The supporters and advocates of Slavery, in order to justify their oppressive conduct, allege, either in ignorance or from an affected philosophy, an inherent defect in the mental constitution of the Negro race, sufficient to exclude them from the enjoyment of the blessings of freedom, or the exercise of those rights which are equally bestowed by a beneficent Creator upon all his rational creatures.

Prejudice and misinformation have, for a long series of years, been fostered with unremitting assiduity by those interested in upholding the Slave system, and their corrupt influence has enabled them to gain possession of the public ear, and to abuse public credulity to an extent not generally appreciated. They strenuously maintain that the Negro is only fitted and designed for a servile condition. The contents of these pages prove to the contrary, and will surely stop the mouths of those who, from ignorance or something worse, affirm an absolute difference in specific character between the two races, and hence, justify the consignment of the Black to a fate which only proves the fingering barbarism of the White.

But, should the cases here recorded be considered of too isolated a nature to elucidate a theory of general equality of races, it may be observed, that they are only a very fractional part of what might have been adduced. A mass of facts is still in reserve, teeming with unequivocal evidence, that the Almighty has not left the Negro destitute or deficient of those talents and capabilities which he has bestowed upon all his rational creatures, and which, however modified by circumstances in various cases, leave no section of the human family a right to boast that it inherits by birth a superiority, which might not, in the course of events, be manifested and claimed, with equal justice, by those whom they most despise.

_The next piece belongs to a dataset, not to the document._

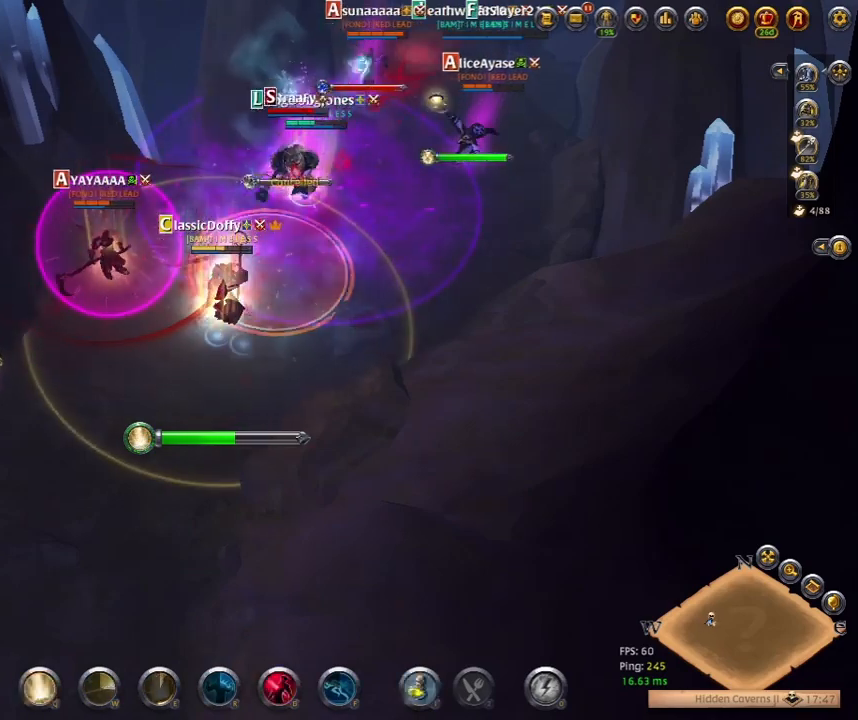
{"keys": [], "events": []}
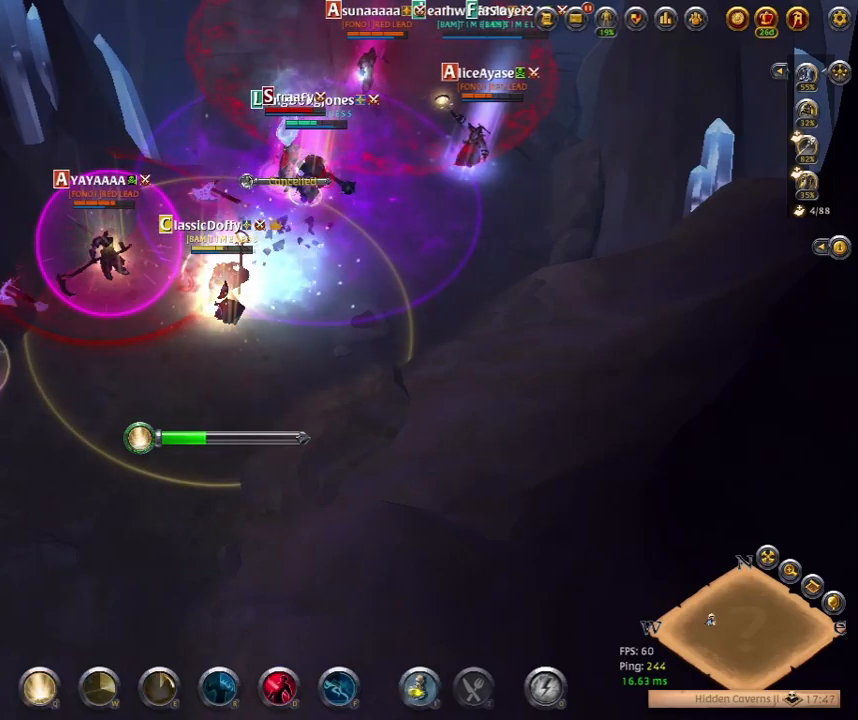
{"keys": [], "events": []}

In order more fully to demonstrate the capabilities of the Black races of Africa, the writer has selected a mass of facts illustrative of the subject, which he has recently published, entitled "A Tribute for the Negro," in which their moral, intellectual, and religious capabilities are fully established. This Volume, including many engravings and portraits of eminent Negroes, embraces upwards of one hundred biographical sketches and anecdotes of this calumniated race, many of them not before published, which afford striking evidence that inferior abilities are not the necessary accompaniment of a Coloured skin, but demonstrating, on the contrary, that the Negro race are endowed with every characteristic constituting an identity with the great family of man, and consequently entitled to those inalienable rights which have been denied them, "life, liberty, and the pursuit of happiness," any infringement on which is a daring usurpation of the prerogative of the Most High!

1

America.

2

"Truth is powerful, and will ultimately prevail."

3

Gen. ii. 8, 9, 15.

4

Prov. xiv. 34.

5

Exod. xv. 1, 10.

6

Acts vii. 22.

7

The number of Slaves in the French colonies was almost 300,000.